::: Data records

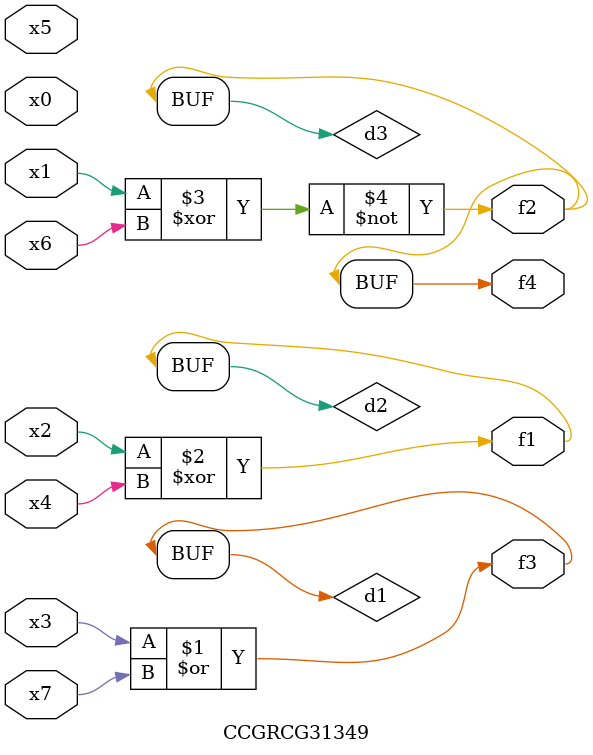
<source format=v>
module CCGRCG31349(
	input x0, x1, x2, x3, x4, x5, x6, x7,
	output f1, f2, f3, f4
);

	wire d1, d2, d3;

	or (d1, x3, x7);
	xor (d2, x2, x4);
	xnor (d3, x1, x6);
	assign f1 = d2;
	assign f2 = d3;
	assign f3 = d1;
	assign f4 = d3;
endmodule

</source>
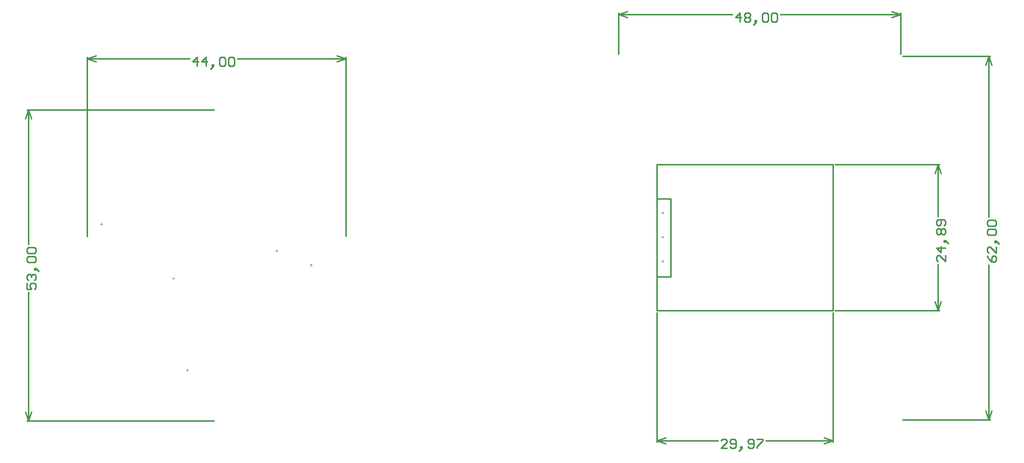
<source format=gm1>
%FSDAX24Y24*%
%MOIN*%
%SFA1B1*%

%IPPOS*%
%ADD33C,0.010000*%
%ADD69C,0.003900*%
%LNde-180417-1*%
%LPD*%
G54D33*
X073998Y018100D02*
X079850D01*
X073998Y042509D02*
X079850D01*
X079750Y018100D02*
Y028505D01*
Y031704D02*
Y042509D01*
Y018100D02*
X079950Y018700D01*
X079550D02*
X079750Y018100D01*
X079550Y041909D02*
X079750Y042509D01*
X079950Y041909*
X054950Y042659D02*
Y045400D01*
X073848Y042659D02*
Y045400D01*
X054950Y045300D02*
X062599D01*
X065798D02*
X073848D01*
X054950D02*
X055550Y045100D01*
X054950Y045300D02*
X055550Y045500D01*
X073248D02*
X073848Y045300D01*
X073248Y045100D02*
X073848Y045300D01*
X036673Y030453D02*
Y042450D01*
X019350Y030405D02*
Y042450D01*
X029411Y042350D02*
X036673D01*
X019350D02*
X026212D01*
X036073Y042550D02*
X036673Y042350D01*
X036073Y042150D02*
X036673Y042350D01*
X019350D02*
X019950Y042150D01*
X019350Y042350D02*
X019950Y042550D01*
X069300Y016600D02*
Y025300D01*
X057500Y016600D02*
Y025300D01*
X064800Y016700D02*
X069300D01*
X057500D02*
X061600D01*
X068700Y016900D02*
X069300Y016700D01*
X068700Y016500D02*
X069300Y016700D01*
X057500D02*
X058100Y016500D01*
X057500Y016700D02*
X058100Y016900D01*
X069450Y025450D02*
X076450D01*
X069450Y035250D02*
X076450D01*
X076350Y025450D02*
Y028550D01*
Y031750D02*
Y035250D01*
Y025450D02*
X076550Y026050D01*
X076150D02*
X076350Y025450D01*
X076150Y034650D02*
X076350Y035250D01*
X076550Y034650*
X015300Y018050D02*
X027862D01*
X015300Y038916D02*
X027862D01*
X015400Y018050D02*
Y026684D01*
Y029883D02*
Y038916D01*
Y018050D02*
X015600Y018650D01*
X015200D02*
X015400Y018050D01*
X015200Y038316D02*
X015400Y038916D01*
X015600Y038316*
X057500Y027600D02*
Y033000D01*
Y032950D02*
Y035250D01*
Y032950D02*
X058450D01*
Y027700D02*
Y032950D01*
X057500Y027700D02*
X058450D01*
X057500Y025450D02*
Y027700D01*
Y025450D02*
X069300D01*
Y035250*
X057500D02*
X069300D01*
X079650Y029105D02*
X079750Y028905D01*
X079950Y028705*
X080150*
X080250Y028805*
Y029005*
X080150Y029105*
X080050*
X079950Y029005*
Y028705*
X080250Y029705D02*
Y029305D01*
X079850Y029705*
X079750*
X079650Y029605*
Y029405*
X079750Y029305*
X080350Y030005D02*
X080250Y030105D01*
X080150*
Y030005*
X080250*
Y030105*
X080350Y030005*
X080450Y029905*
X079750Y030505D02*
X079650Y030605D01*
Y030805*
X079750Y030904*
X080150*
X080250Y030805*
Y030605*
X080150Y030505*
X079750*
Y031104D02*
X079650Y031204D01*
Y031404*
X079750Y031504*
X080150*
X080250Y031404*
Y031204*
X080150Y031104*
X079750*
X063099Y044800D02*
Y045400D01*
X062799Y045100*
X063199*
X063399Y045300D02*
X063499Y045400D01*
X063699*
X063799Y045300*
Y045200*
X063699Y045100*
X063799Y045000*
Y044900*
X063699Y044800*
X063499*
X063399Y044900*
Y045000*
X063499Y045100*
X063399Y045200*
Y045300*
X063499Y045100D02*
X063699D01*
X064099Y044700D02*
X064199Y044800D01*
Y044900*
X064099*
Y044800*
X064199*
X064099Y044700*
X063999Y044600*
X064599Y045300D02*
X064699Y045400D01*
X064899*
X064999Y045300*
Y044900*
X064899Y044800*
X064699*
X064599Y044900*
Y045300*
X065198D02*
X065298Y045400D01*
X065498*
X065598Y045300*
Y044900*
X065498Y044800*
X065298*
X065198Y044900*
Y045300*
X026712Y041850D02*
Y042450D01*
X026412Y042150*
X026812*
X027312Y041850D02*
Y042450D01*
X027012Y042150*
X027412*
X027712Y041750D02*
X027811Y041850D01*
Y041950*
X027712*
Y041850*
X027811*
X027712Y041750*
X027612Y041650*
X028211Y042350D02*
X028311Y042450D01*
X028511*
X028611Y042350*
Y041950*
X028511Y041850*
X028311*
X028211Y041950*
Y042350*
X028811D02*
X028911Y042450D01*
X029111*
X029211Y042350*
Y041950*
X029111Y041850*
X028911*
X028811Y041950*
Y042350*
X062200Y016200D02*
X061800D01*
X062200Y016600*
Y016700*
X062100Y016800*
X061900*
X061800Y016700*
X062400Y016300D02*
X062500Y016200D01*
X062700*
X062800Y016300*
Y016700*
X062700Y016800*
X062500*
X062400Y016700*
Y016600*
X062500Y016500*
X062800*
X063100Y016100D02*
X063200Y016200D01*
Y016300*
X063100*
Y016200*
X063200*
X063100Y016100*
X063000Y016000*
X063600Y016300D02*
X063700Y016200D01*
X063900*
X064000Y016300*
Y016700*
X063900Y016800*
X063700*
X063600Y016700*
Y016600*
X063700Y016500*
X064000*
X064200Y016800D02*
X064600D01*
Y016700*
X064200Y016300*
Y016200*
X076850Y029150D02*
Y028750D01*
X076450Y029150*
X076350*
X076250Y029050*
Y028850*
X076350Y028750*
X076850Y029650D02*
X076250D01*
X076550Y029350*
Y029750*
X076950Y030050D02*
X076850Y030150D01*
X076750*
Y030050*
X076850*
Y030150*
X076950Y030050*
X077050Y029950*
X076350Y030550D02*
X076250Y030650D01*
Y030850*
X076350Y030950*
X076450*
X076550Y030850*
X076650Y030950*
X076750*
X076850Y030850*
Y030650*
X076750Y030550*
X076650*
X076550Y030650*
X076450Y030550*
X076350*
X076550Y030650D02*
Y030850D01*
X076750Y031150D02*
X076850Y031250D01*
Y031450*
X076750Y031550*
X076350*
X076250Y031450*
Y031250*
X076350Y031150*
X076450*
X076550Y031250*
Y031550*
X015300Y027283D02*
Y026884D01*
X015600*
X015500Y027083*
Y027183*
X015600Y027283*
X015800*
X015900Y027183*
Y026983*
X015800Y026884*
X015400Y027483D02*
X015300Y027583D01*
Y027783*
X015400Y027883*
X015500*
X015600Y027783*
Y027683*
Y027783*
X015700Y027883*
X015800*
X015900Y027783*
Y027583*
X015800Y027483*
X016000Y028183D02*
X015900Y028283D01*
X015800*
Y028183*
X015900*
Y028283*
X016000Y028183*
X016100Y028083*
X015400Y028683D02*
X015300Y028783D01*
Y028983*
X015400Y029083*
X015800*
X015900Y028983*
Y028783*
X015800Y028683*
X015400*
Y029283D02*
X015300Y029383D01*
Y029583*
X015400Y029683*
X015800*
X015900Y029583*
Y029383*
X015800Y029283*
X015400*
G54D69*
X026050Y021371D02*
Y021529D01*
X025971Y021450D02*
X026129D01*
X031971Y029450D02*
X032129D01*
X032050Y029371D02*
Y029529D01*
X034350Y028421D02*
Y028579D01*
X034271Y028500D02*
X034429D01*
X057821Y032000D02*
X057979D01*
X057900Y031921D02*
Y032079D01*
X057821Y030375D02*
X057979D01*
X057900Y030296D02*
Y030454D01*
X057821Y028750D02*
X057979D01*
X057900Y028671D02*
Y028829D01*
X020221Y031250D02*
X020379D01*
X020300Y031171D02*
Y031329D01*
X031971Y029450D02*
X032129D01*
X032050Y029371D02*
Y029529D01*
X034350Y028421D02*
Y028579D01*
X034271Y028500D02*
X034429D01*
X025041Y027610D02*
X025199D01*
X025120Y027531D02*
Y027689D01*
M02*
</source>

::::::

__Exercise aim__. Looking back at the data above, tally each line that includes the word "source", then answer with the total alone.

__Task response__. 4